→ **INSTRUCTION 1**: Say whether each statement below agrees with the passage about The Jerry Springer Show. Answer yes or no for each and quote the deciding words of the passage. (a) The show began in 1991 as a sensationalist talk show. (b) At its height in the late 90s, the show's ratings beat Oprah Winfrey's. (c) The show ended in 2019.

→ **PASSAGE PROVIDED**:
The Jerry Springer Show, which ran from 1991 before finally fizzling out in 2018, started as a mundane daytime talkshow, fronted by Springer, a mild-mannered news anchor and former mayor of Cincinnati. Threatened with cancellation because of its terrible ratings, its new executive producer, Richard Dominick, took it in a sensationalist direction. It became a phenomenon and at its height in the late 90s, its ratings were bigger than Oprah Winfrey’s. Morality campaigners held protests outside the studios; many others claimed it had corroded American society. Take it further and you could argue that it is (partly) responsible for everything from the worst of reality TV to the way people behave on social media and even the rise of Donald Trump. “He took my show and brought it to the White House,” Springer said in 2019.

→ **INSTRUCTION 2**: Copy the records below word for word, from the line with "scientific name: Setophaga coronata" through the end of the records, including both ends.

→ **RECORDS TO PROCESS**:
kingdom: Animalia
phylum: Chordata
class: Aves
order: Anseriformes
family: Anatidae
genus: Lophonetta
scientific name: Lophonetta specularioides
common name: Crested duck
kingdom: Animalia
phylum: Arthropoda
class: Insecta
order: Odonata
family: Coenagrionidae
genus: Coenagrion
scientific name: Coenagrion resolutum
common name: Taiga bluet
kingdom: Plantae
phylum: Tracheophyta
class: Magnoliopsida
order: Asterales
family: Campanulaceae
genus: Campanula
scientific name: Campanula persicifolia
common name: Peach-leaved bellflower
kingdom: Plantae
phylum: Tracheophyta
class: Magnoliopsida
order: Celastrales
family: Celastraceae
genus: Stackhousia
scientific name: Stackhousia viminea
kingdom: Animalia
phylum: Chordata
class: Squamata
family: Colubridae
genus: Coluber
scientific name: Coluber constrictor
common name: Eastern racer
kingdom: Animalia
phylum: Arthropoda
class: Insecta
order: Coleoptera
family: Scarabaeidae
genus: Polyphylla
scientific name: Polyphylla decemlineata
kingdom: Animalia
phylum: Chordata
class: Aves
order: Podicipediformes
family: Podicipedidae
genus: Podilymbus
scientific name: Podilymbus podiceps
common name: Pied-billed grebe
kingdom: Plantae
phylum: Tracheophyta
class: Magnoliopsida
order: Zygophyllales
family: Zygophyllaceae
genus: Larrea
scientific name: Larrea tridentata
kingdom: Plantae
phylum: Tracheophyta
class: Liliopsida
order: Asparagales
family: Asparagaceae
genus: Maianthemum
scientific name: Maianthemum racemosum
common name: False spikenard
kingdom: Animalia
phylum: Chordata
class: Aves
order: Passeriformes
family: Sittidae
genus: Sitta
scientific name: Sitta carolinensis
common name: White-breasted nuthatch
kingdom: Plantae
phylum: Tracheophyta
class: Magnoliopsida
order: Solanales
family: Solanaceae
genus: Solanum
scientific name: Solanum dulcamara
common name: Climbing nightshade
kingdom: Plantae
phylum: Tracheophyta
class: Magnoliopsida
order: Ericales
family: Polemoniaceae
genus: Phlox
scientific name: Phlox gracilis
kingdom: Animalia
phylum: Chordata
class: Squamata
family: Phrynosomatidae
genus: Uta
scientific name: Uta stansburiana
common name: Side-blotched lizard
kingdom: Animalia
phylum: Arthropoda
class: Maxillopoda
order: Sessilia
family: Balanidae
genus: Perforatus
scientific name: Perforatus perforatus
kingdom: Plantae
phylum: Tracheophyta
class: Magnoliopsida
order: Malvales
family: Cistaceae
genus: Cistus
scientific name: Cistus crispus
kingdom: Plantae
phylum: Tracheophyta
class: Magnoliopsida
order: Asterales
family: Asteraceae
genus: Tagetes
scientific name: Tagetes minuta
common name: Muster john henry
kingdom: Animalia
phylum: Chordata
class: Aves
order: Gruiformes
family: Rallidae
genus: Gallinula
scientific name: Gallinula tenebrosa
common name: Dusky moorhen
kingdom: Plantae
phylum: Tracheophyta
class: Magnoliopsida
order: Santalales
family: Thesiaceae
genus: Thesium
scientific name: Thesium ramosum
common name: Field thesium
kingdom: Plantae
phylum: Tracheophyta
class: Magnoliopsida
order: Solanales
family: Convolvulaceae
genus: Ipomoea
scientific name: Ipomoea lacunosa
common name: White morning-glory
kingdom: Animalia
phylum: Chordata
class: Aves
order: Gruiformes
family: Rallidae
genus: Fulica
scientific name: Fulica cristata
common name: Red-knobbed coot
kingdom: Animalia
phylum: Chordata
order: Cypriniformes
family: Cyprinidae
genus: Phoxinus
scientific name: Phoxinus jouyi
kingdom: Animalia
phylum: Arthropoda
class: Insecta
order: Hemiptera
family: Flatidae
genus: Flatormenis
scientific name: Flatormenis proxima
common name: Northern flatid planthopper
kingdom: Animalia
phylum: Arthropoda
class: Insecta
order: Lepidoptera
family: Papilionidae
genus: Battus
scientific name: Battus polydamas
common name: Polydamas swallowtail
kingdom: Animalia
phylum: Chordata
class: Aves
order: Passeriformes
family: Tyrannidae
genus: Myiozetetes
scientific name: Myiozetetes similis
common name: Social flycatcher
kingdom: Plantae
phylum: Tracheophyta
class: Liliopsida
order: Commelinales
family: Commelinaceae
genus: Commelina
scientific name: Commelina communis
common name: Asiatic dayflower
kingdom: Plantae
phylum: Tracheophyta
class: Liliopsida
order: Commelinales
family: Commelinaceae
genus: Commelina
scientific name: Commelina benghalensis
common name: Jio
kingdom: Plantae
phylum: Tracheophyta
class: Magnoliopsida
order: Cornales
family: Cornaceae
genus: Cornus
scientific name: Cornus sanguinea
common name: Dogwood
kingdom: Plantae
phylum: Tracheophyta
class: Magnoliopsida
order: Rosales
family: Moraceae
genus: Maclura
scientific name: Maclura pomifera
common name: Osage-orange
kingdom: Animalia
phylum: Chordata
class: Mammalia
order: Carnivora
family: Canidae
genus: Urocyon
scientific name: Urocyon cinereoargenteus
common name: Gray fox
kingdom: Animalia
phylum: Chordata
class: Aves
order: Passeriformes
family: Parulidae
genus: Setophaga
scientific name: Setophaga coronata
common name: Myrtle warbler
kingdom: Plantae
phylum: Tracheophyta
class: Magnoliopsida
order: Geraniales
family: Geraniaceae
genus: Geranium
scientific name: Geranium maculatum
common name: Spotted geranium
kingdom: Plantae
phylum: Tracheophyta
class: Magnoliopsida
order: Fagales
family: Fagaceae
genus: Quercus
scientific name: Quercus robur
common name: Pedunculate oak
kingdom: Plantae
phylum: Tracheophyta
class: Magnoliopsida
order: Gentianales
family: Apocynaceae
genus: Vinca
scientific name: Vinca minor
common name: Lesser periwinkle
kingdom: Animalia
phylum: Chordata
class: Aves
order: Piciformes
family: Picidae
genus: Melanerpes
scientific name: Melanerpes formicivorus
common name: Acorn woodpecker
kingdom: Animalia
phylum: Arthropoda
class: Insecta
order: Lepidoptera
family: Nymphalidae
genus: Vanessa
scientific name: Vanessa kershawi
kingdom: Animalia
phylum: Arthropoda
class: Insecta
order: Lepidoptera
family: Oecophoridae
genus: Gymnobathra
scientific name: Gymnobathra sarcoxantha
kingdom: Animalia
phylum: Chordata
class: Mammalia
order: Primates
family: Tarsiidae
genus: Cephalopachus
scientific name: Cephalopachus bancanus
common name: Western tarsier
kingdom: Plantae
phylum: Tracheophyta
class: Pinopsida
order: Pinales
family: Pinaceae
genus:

→ **TASK OUTPUT 1**:
(a) No: "started as a mundane daytime talkshow"
(b) Yes: "at its height in the late 90s, its ratings were bigger than Oprah Winfrey’s"
(c) No: "finally fizzling out in 2018"

→ **TASK OUTPUT 2**:
scientific name: Setophaga coronata
common name: Myrtle warbler
kingdom: Plantae
phylum: Tracheophyta
class: Magnoliopsida
order: Geraniales
family: Geraniaceae
genus: Geranium
scientific name: Geranium maculatum
common name: Spotted geranium
kingdom: Plantae
phylum: Tracheophyta
class: Magnoliopsida
order: Fagales
family: Fagaceae
genus: Quercus
scientific name: Quercus robur
common name: Pedunculate oak
kingdom: Plantae
phylum: Tracheophyta
class: Magnoliopsida
order: Gentianales
family: Apocynaceae
genus: Vinca
scientific name: Vinca minor
common name: Lesser periwinkle
kingdom: Animalia
phylum: Chordata
class: Aves
order: Piciformes
family: Picidae
genus: Melanerpes
scientific name: Melanerpes formicivorus
common name: Acorn woodpecker
kingdom: Animalia
phylum: Arthropoda
class: Insecta
order: Lepidoptera
family: Nymphalidae
genus: Vanessa
scientific name: Vanessa kershawi
kingdom: Animalia
phylum: Arthropoda
class: Insecta
order: Lepidoptera
family: Oecophoridae
genus: Gymnobathra
scientific name: Gymnobathra sarcoxantha
kingdom: Animalia
phylum: Chordata
class: Mammalia
order: Primates
family: Tarsiidae
genus: Cephalopachus
scientific name: Cephalopachus bancanus
common name: Western tarsier
kingdom: Plantae
phylum: Tracheophyta
class: Pinopsida
order: Pinales
family: Pinaceae
genus:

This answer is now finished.